TRECHO DO DOCUMENTO:
----

As virtudes de passar perrengue
Para o influenciador e colunista do New York Times Seth Kugel, que comanda o canal do YouTube Amigo Gringo, um dos maiores problemas é que os vídeos do TikTok contemplam apenas as belezas e momentos positivos de uma viagem — o que dá a ilusão de que não há perrengues nem passagens difíceis pelo trajeto. “As pessoas enxergam uma viagem um pouco como veem os restaurantes hoje em dia, em que vão especificamente para tirar foto de um único prato espetacular”, considera.
Numa espécie de contramovimento a essa tendência, perfis como o @perrenguechique compilam vídeos de alguns momentos turísticos que fugiram do planejado. Já o @insta_repeat reúne séries de fotos tiradas exatamente das mesmas paisagens e em ângulos idênticos, mostrando como o afã por replicar conteúdos pode acabar com a espontaneidade e individualidade dos nossos registros de viagem.

----

INSTRUÇÕES A SEGUIR:
Atualize o texto sobre viagens entre "Numa espécie de" e "registros de viagem.", inclusive, trocando "paisagens" por "praias".

----

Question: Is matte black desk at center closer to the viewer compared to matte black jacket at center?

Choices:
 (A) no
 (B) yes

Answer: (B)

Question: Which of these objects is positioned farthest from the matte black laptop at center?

----

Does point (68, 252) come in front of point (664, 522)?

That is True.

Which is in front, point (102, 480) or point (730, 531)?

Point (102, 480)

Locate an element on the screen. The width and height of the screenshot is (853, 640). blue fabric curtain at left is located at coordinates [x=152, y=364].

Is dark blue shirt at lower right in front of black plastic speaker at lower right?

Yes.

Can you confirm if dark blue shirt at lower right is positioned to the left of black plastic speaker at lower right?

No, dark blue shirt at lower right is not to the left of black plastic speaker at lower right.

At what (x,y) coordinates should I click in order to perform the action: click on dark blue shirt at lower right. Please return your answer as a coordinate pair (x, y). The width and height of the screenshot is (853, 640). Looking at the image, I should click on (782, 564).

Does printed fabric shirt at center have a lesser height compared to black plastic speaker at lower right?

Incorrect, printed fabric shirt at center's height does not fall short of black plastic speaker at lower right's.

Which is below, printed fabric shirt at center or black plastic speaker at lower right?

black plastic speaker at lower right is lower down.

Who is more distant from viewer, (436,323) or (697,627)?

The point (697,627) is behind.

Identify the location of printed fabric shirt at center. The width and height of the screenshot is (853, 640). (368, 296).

----

EXERCÍCIO RESOLVIDO:
Numa espécie de contramovimento a essa tendência, perfis como o @perrenguechique compilam vídeos de alguns momentos turísticos que fugiram do planejado. Já o @insta_repeat reúne séries de fotos tiradas exatamente das mesmas praias e em ângulos idênticos, mostrando como o afã por replicar conteúdos pode acabar com a espontaneidade e individualidade dos nossos registros de viagem.